Extract to read:
---*---

The issue is, does Burning Man need a security force? Pud says, “Hell yes!”


Are Michael Mikel and his deputies a bunch of fucking pigs? “Hell no!”

Is everyone satisfied with the performance of Michael’s patrol? “Probably not.”

I bet the Danger Rangers pass the acid test—they’re ok to have around when you’re tripping on LSD—for most people.

So let’s see, where does that leave us? Dump Heather Fong. Appoint Michael Mikel chief of police.

The first mayoral candidate to make that commitment, gets my vote.
----- o -----

"DEAR MR. MAYOR AND STEVE"

In the midst of the final unraveling of Tourkgate, ABC7’s excellent crew fronted by Dan Noyes has released a copy of Ms Ruby-Tourk’s resignation letter. Here's the Chronicle story.

There are many ways to examine this letter: for truthfulness, for evidence of conspiracy, for genuineness, for back dating.



Full size pdf of letter here.

Pud views the letter as a sample of Ms Rippey-Tourk's English composition skills.

---*---

Exercise:
Decide whether each statement agrees with the post above on Burning Man and the mayor, answering yes or no and quoting the deciding words: (a) The writer believes Burning Man needs a security force. (b) The writer wants Heather Fong appointed chief of police. (c) The Chronicle released a copy of the resignation letter.

Data excerpt:
---*---

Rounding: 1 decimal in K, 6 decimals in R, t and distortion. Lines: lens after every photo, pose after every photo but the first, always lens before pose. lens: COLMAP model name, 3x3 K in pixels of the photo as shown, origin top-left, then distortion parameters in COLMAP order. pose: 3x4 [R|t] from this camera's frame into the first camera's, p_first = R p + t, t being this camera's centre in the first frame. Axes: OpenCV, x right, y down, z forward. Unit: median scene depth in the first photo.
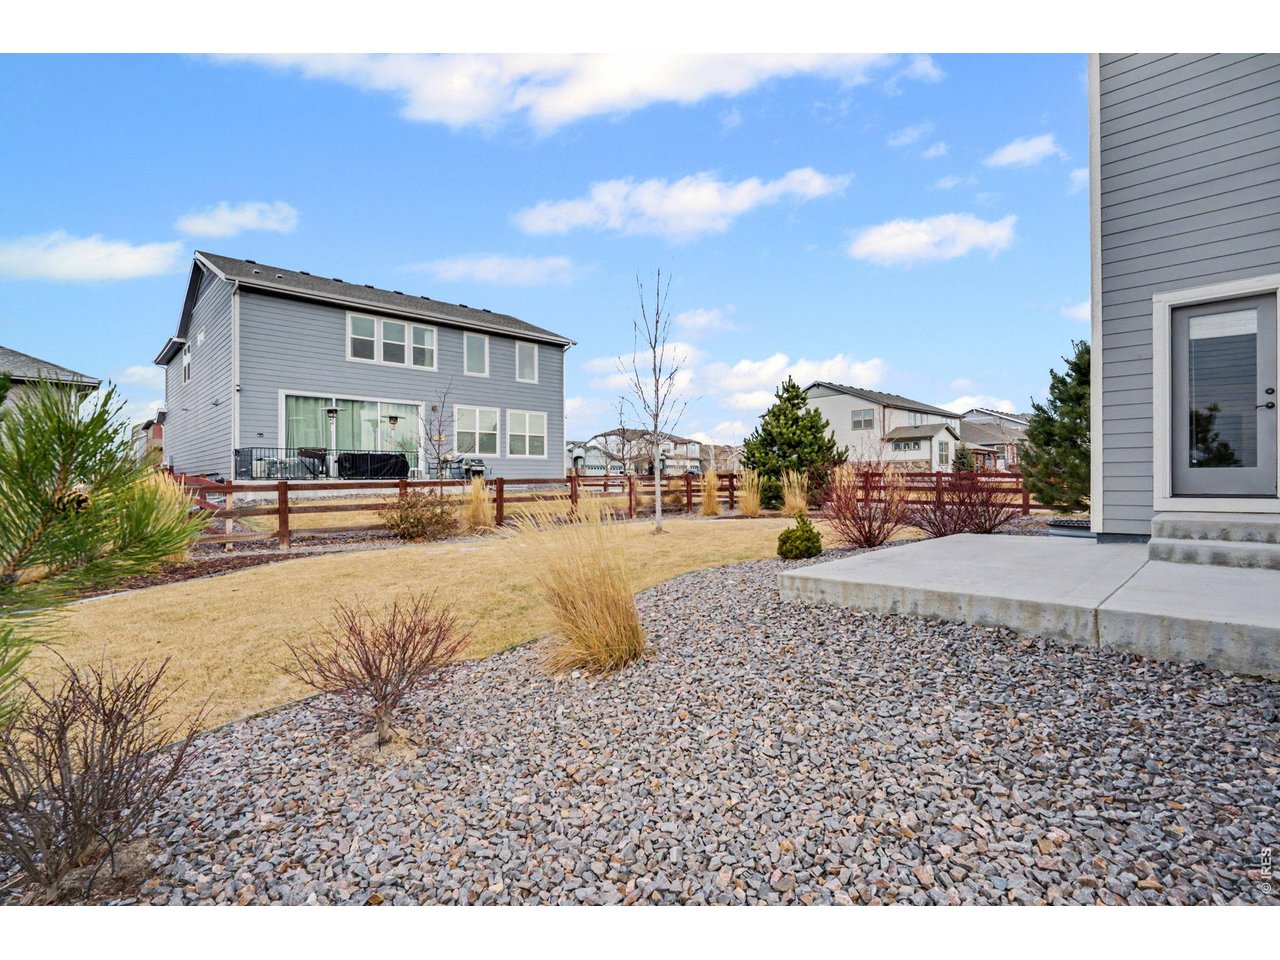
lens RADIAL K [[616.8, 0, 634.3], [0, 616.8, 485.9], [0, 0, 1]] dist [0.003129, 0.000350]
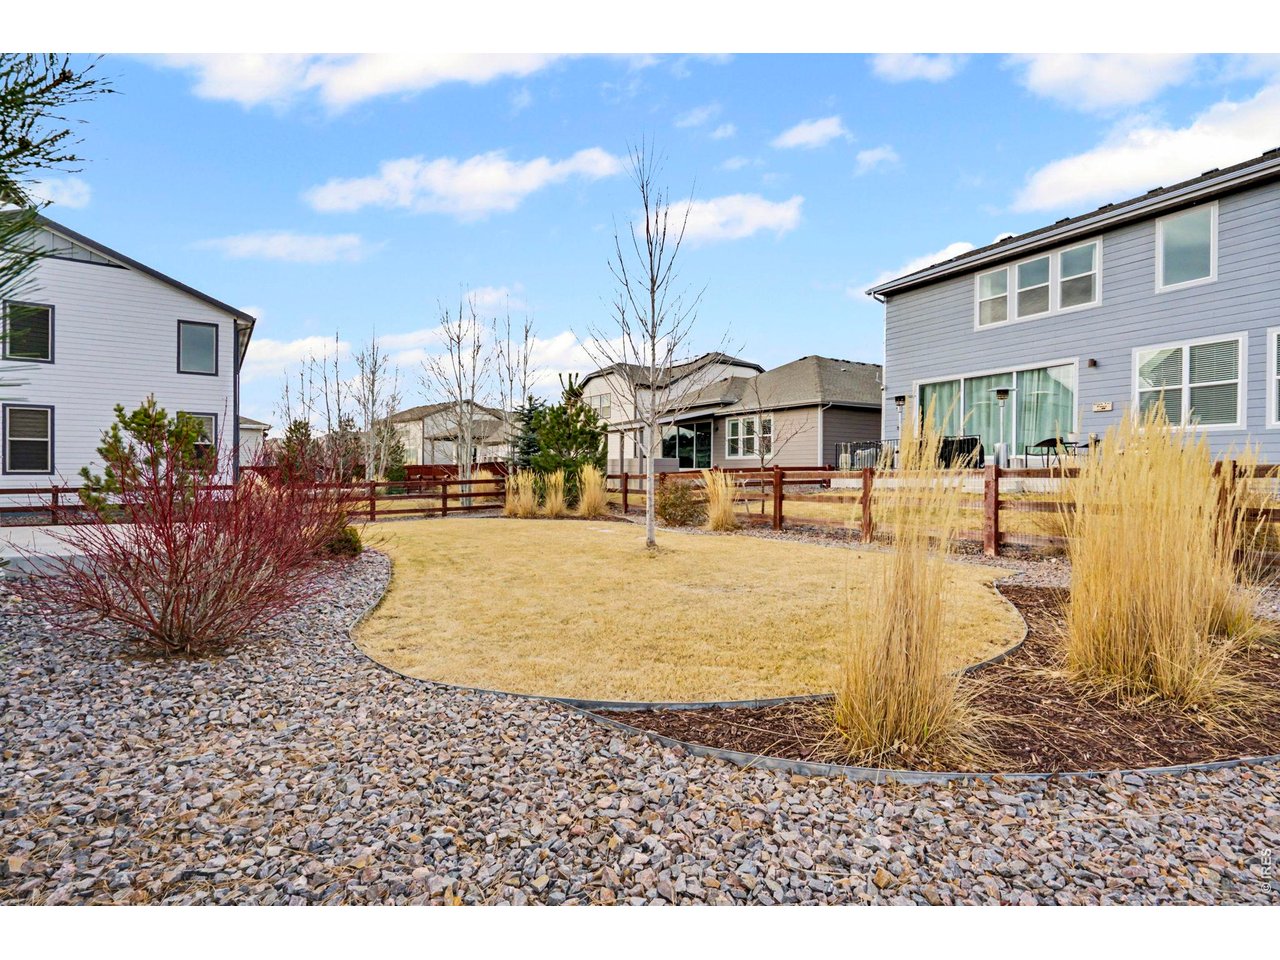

---*---

Written answer:
(a) Yes: "Pud says, “Hell yes!”"
(b) No: "Dump Heather Fong. Appoint Michael Mikel chief of police."
(c) No: "ABC7’s excellent crew fronted by Dan Noyes has released a copy of Ms Ruby-Tourk’s resignation letter."